Anyone have any luck with oil treatments? I hate to do a rebuild if it's just a stuck oil ring. It looks like it's sat for long periods in it's life. 

Any guess as to what proper compression should be?

Not really looking forward to rebuilding it, I may just put a seperator on it and run as is. 

Any help, ideas??

Thanks
Ken


----------



## bugman (Aug 12, 2004)

80 or higher is good on compression, but they will run with lower.
Check for loose seals (like say a dipstick seal)


----------



## lupy (Jan 9, 2007)

In my initial inspection, I found a leaky plug on the alternate dipstick location. Already sealed it, so that's not my problem. In any case, a leaky seal on the dipstick wouldn't cause oil in the crank case vent line. 
I checked the compression, and it's 95psi. The plug is running light brown, it was black when I got it. I am going to change the plug as I don't think it's the right one. 

The shop thought it might be running lean and over heating, causing thin oil to leak at the breather. I tore down an blew out the carb. It was really pretty clean, but jets are very small, so it's possible that was part of the problem. 

They didn't think it was a leaky oil ring allowing too much blow by, as it should be smoking, which it isn't. They also said that some crank case pressure is normal, and that I should be running 40wt not 30 wt, so hopefully that will help.

I will post again when I have more data.

Ken


----------



## Bill Hall (Jan 6, 2007)

*Tipsy!*

If your air filter is fouled its more than likely caused by tipping during transport or storage, if the motors tight, and your not overfilled. Especially as this is a suitcase unit! They are pretty easily tipped, laid on their side, or up ended and will foul the airbox/filter of you dont know better. A lot of shops make easy money cleaning airboxes, changing filters and burning out the exhaust. Seems like the old flatheads werent quite so bad but they'll still do it if tipped or inverted for a prolonged period. With the advent of OHV motors the problem seemed to get worse. Probably my imagination. Obviously if you've got more pressure than pulse at the breather then there's something up, but I really dont think so. Keep in mind that goo in the airbox is a fact of life with any air box vented, used internal cumbustion engine. Clean it all up change the filter and see. Half a fluid ounce over three hours is no great shakes. I sweat that much pulling a load in an hour and a half. LOL BH


----------



## lupy (Jan 9, 2007)

This is a follow up for anyone with the same problem, It was definetly not overfull, as when I tried to restart it the nixt time, the low oil light came on. I removed the breather line from the air box, and ran it through an old glass fuel bowl I had laying around. I initially had thought about building a trap which could then drain the oil back to the crank case, but after running it a while, I found that I was getting about 3 times as much water as oil.
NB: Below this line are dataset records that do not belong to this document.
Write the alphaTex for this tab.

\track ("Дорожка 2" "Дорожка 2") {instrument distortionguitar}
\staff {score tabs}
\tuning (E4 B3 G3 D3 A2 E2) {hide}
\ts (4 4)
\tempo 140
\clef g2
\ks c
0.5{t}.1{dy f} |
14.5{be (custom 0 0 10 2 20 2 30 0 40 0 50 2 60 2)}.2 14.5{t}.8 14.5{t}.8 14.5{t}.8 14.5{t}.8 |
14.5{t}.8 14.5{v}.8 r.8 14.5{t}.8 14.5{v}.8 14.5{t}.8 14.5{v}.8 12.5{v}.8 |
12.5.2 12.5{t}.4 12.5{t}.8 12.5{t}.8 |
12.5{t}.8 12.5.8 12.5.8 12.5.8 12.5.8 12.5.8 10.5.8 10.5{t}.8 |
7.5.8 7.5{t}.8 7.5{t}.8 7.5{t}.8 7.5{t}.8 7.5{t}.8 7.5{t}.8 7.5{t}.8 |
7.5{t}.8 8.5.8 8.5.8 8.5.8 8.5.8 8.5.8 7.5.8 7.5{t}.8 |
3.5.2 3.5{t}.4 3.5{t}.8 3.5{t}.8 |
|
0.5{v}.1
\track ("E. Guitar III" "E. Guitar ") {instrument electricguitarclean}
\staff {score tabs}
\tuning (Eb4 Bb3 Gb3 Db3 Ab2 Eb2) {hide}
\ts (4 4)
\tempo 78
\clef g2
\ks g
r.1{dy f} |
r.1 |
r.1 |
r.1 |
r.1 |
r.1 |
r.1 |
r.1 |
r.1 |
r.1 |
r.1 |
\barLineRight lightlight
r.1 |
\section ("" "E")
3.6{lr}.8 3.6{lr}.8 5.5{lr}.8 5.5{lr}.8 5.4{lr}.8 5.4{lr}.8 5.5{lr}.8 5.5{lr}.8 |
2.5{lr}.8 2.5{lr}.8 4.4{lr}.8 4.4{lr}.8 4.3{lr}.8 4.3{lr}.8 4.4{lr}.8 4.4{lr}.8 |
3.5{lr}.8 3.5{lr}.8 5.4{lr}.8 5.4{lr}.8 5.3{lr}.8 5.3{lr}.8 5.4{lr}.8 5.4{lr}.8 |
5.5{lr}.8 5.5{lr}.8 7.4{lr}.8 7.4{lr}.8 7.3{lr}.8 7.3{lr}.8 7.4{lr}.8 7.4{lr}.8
Definetly not something I wanted back in the case. 
I called dealers, no one really had any experiance with these, as they are pretty old, but one person said that 40wt was a good idea for these. I got some royal Purple 40 wt. $6 a qt, but it only takes a little over 1/3qt per oil change, so it's no big deal. I changed out to that and the volume of oil in the glass was much less. Still more than I wanted to dump on the ground, so I made a little brass fitting for the end of the breather line, this has a 3/32 id brass tube soldered on which re-directs anything coming out the breather line down the throat of the carb. I figure any moisture will still be vapor, and not a problem, and the small amount of oil can just burn up. I may foul plugs a little more, but I think I can live with that, at least for now. I also put a little oil absorbing mat in the bottom of the frame of the gen, just in case anything gets by. 

Ken


----------